There is depressing news on the eastern front. Rumours abound that Avdiivka is about to fall. The International Legion (the foreign volunteer soldiers in Ukraine) have withdrawn from Avdiivka, and I am told that Avdiivka, held tenuously by the Ukrainian Armed Forces surrounded by Russian troops on three sides, came under over 600 artillery bombardments in the past 24 hours. Presumably the members of the International Legion have withdrawn for their own safety, leaving the remaining Ukrainian soldiers there to their fate. It’s all pretty grizzly, so I’m going to explain again why Avdiivka is so important in this war. I’m going to use a couple of maps, and here they are.

▶ Supplied information:
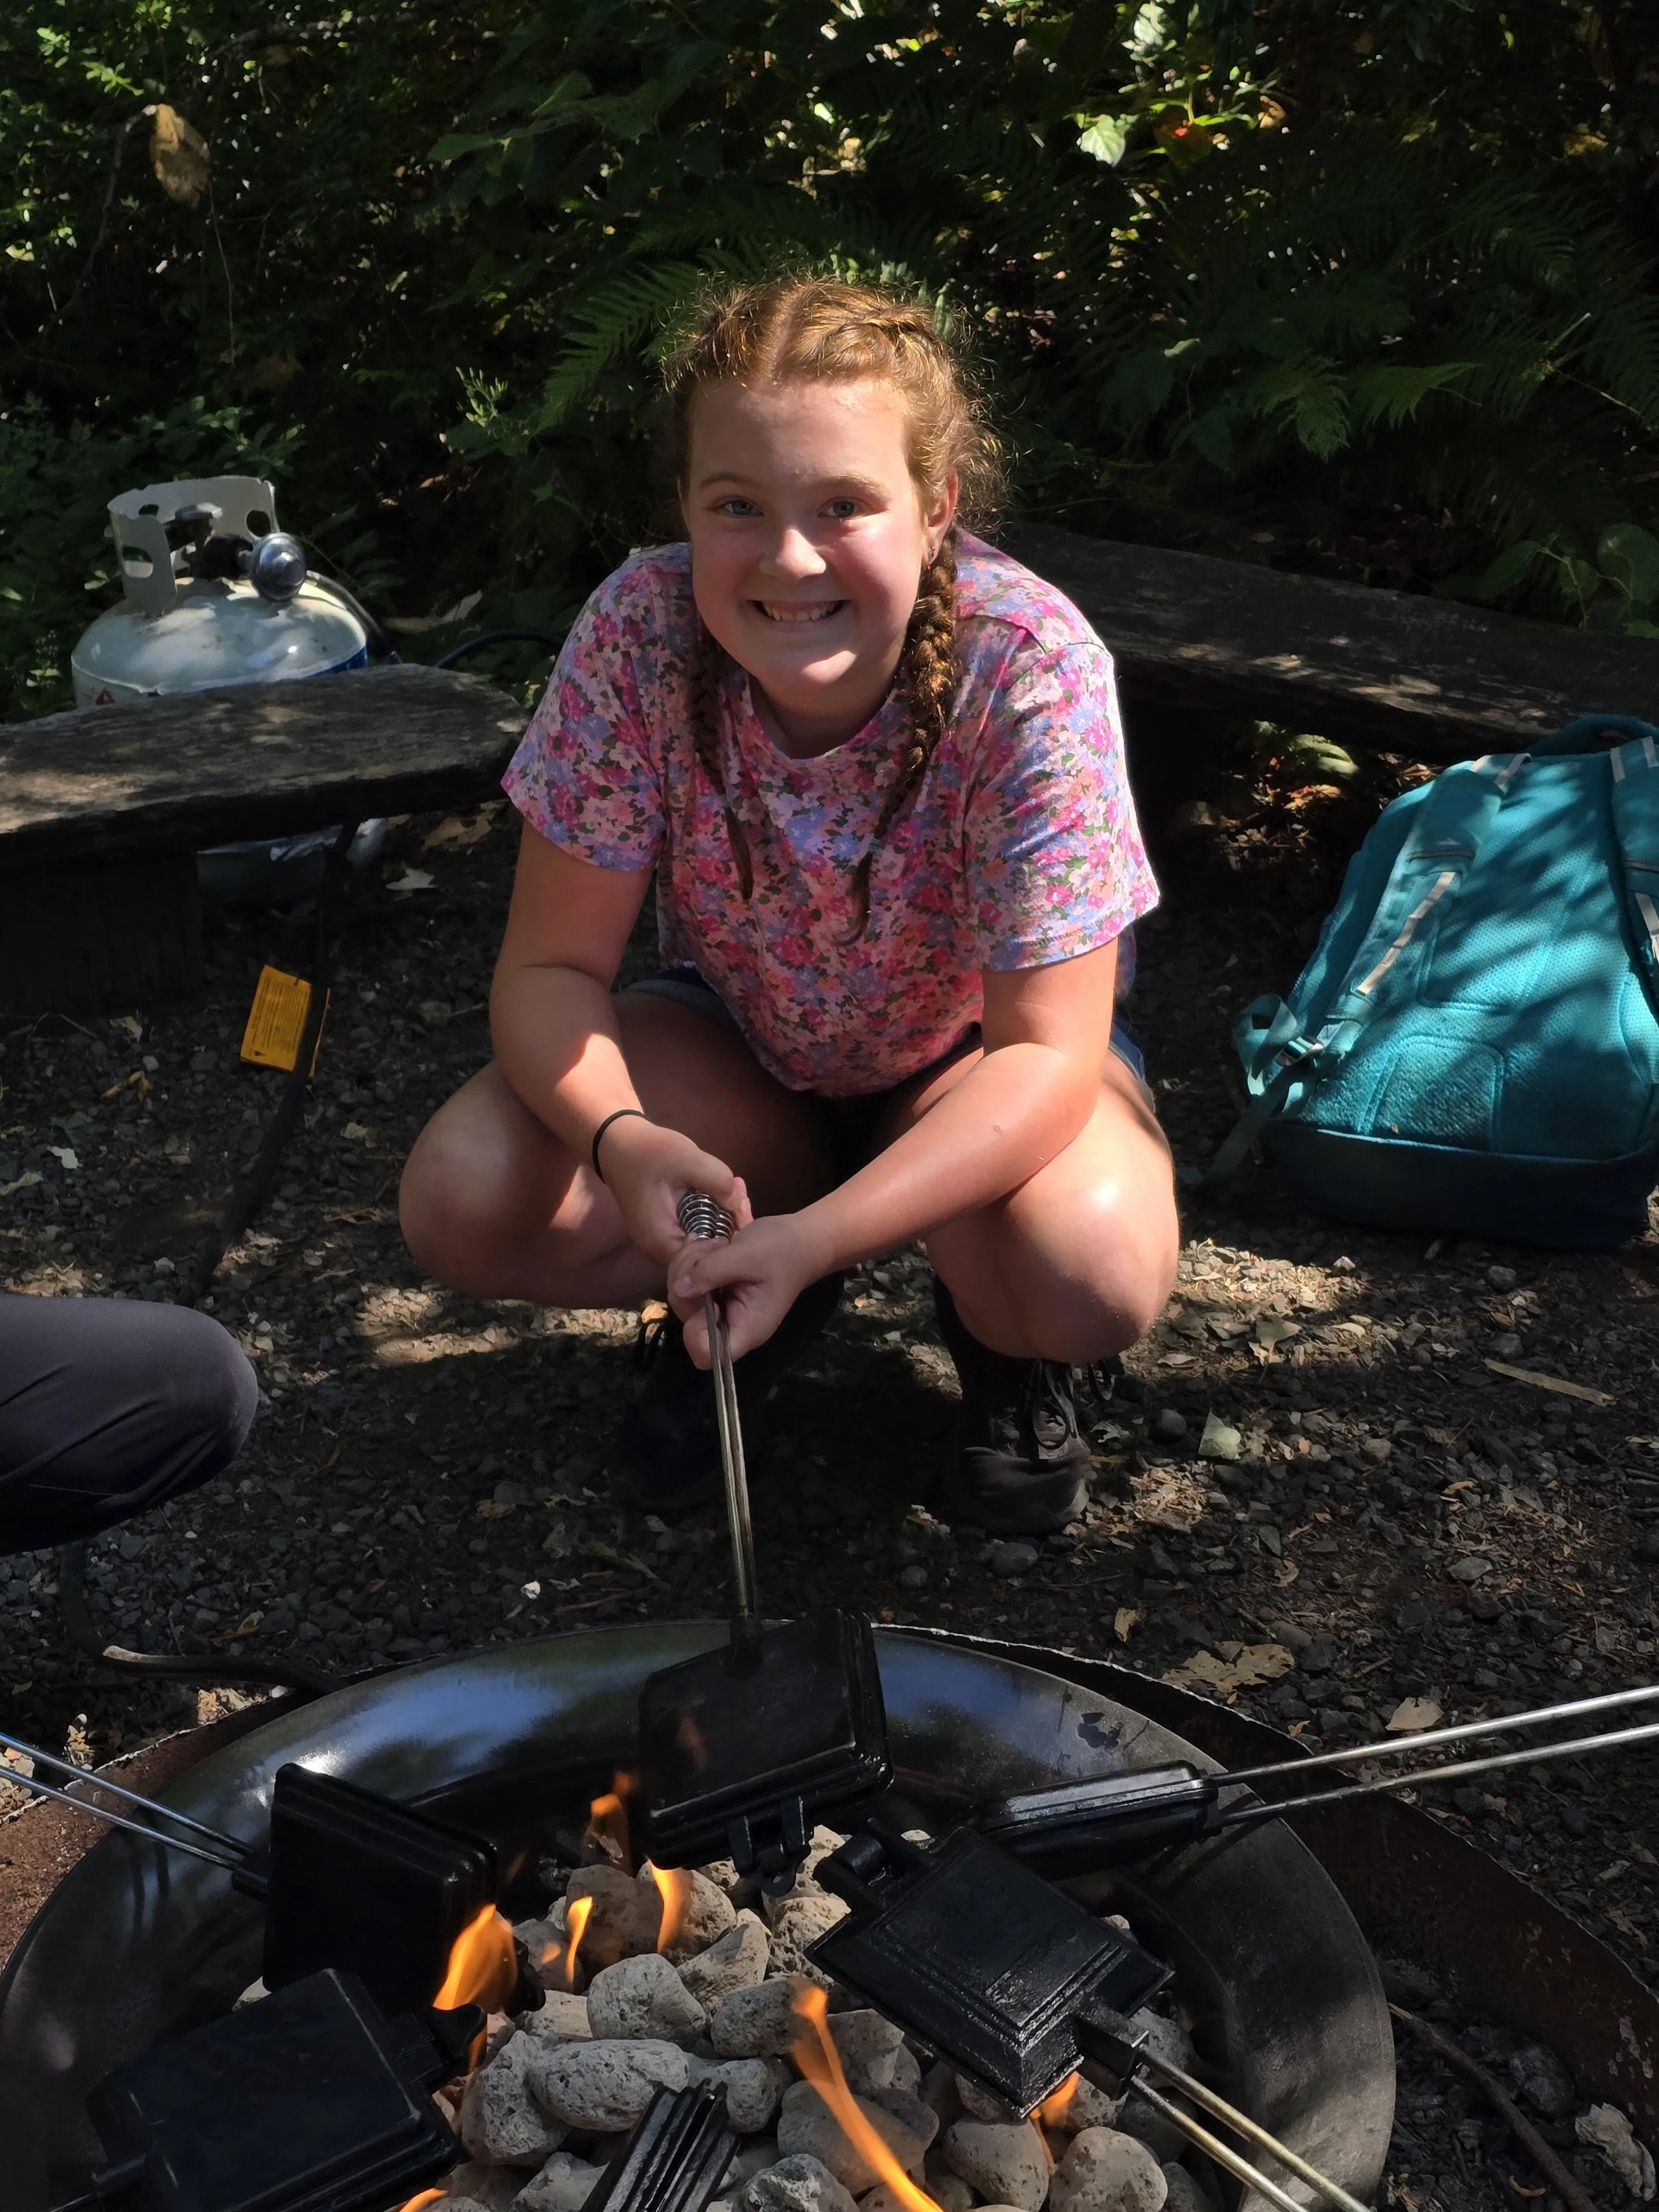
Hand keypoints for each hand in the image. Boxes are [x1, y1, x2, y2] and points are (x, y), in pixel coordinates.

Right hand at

▶ The task: From the passage about Avdiivka, list each number that appears as digits or as a number word, with the thing it counts.

▶ Final answer:
- three: sides on which Russian troops surround Avdiivka
- over 600: artillery bombardments
- 24: hours